Student: Elliott Hauser

Mentor(s): Hilmar Lapp

Project: NeXML to MIAPA Mapping & ISAtab Transformation

Miapa-etl is a command line tool for converting TreeBASE NeXML files into ISAtab format compatible with the open source ISAtools data curation suite. This project was a first step towards interoperability between the phylogenetics community and the larger life sciences community using ISAtool to store, curate, and distribute scientific data and metadata. It was also one of the first attempts at mapping computational 'in silico' experiments such as NeXML onto a wet lab 'in vivo' data model like the one in ISAtab. Full documentation can be found in the project Google folder.



Student: Anne Ménard

Mentor(s): Yann Ponty and Jim Procter

Project: Towards a fully RNA-aware alignment editor

JalView is a multiple sequence alignment software, initially focused on amino-acids sequences. The project consisted in extending of JalView’s support for RNA structural features, with an special emphasis on tertiary interactions, which can now be loaded from specific XML files (RNAML format), directly annotated from 3D experimental models (PDB files), and displayed graphically using an integrated version of the Varna software. This joint vision of the sequence evolution, 3D architecture and tertiary module should allow for integrated studies of molecular function.



Student: Islam Ismailov

Mentor(s): James Degnan, Tanja Stadler

Project: Ranked gene tree topologies probability computation

Ranked Gene Trees is a polynomial-time algorithm implementation for computing probabilities of ranked gene tree topologies given species trees. Ranked gene tree probabilities could be used to infer species trees, although inferring species trees is beyond the scope of the project. The idea is to consider ranked gene tree topologies, where we distinguish the relative order of times of nodes on gene trees, but not the real-valued branch lengths.
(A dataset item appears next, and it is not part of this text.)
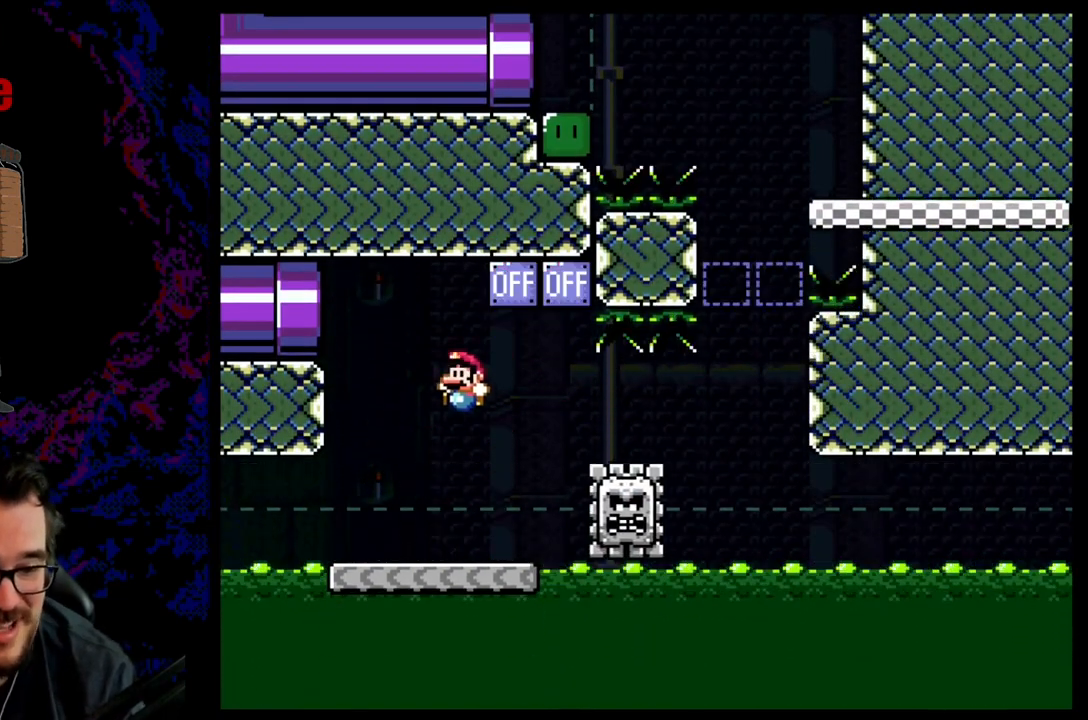
{"buttons": ["X", "DPAD_RIGHT"], "events": [[100, "DPAD_RIGHT", "up"], [283, "DPAD_RIGHT", "down"], [333, "B", "up"], [400, "Y", "up"], [433, "X", "down"]]}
Student: Abu Zaher Md. Faridee

Mentor(s): Kathryn Iverson, Sarah Westcott

Project: Apply Machine Learning Algorithm(s) to Ecology Data

Random Forest for Mothur is our first attempt to analyse microbial ecology data with machine learning algorithms so that microbial ecologists can identify bacterial populations that are associated with differences between health and disease. So far we've implemented random forest algorithm, we are working on performance improvement issues.



Student: Daniel Gates

Mentor(s): Derrick Zwickl, Barb Banbury, Hilmarr Lapp, Brian O'meara

Project: Optimizing R code for ABC

TreEvo is an R based program which uses approximate Bayesian computing to make inferences about continuous character trait evolution. Bayesian simulations in R can be very computationally intensive, so our project took the original TreEvo code and found ineffeciencies within the code and fixed them while adding parallelization and checkpointing. All of these improvements should make the program more computationally friendly and will require that the user have to make less of a sacrifice of power to complete simulations in a reasonable amount of time.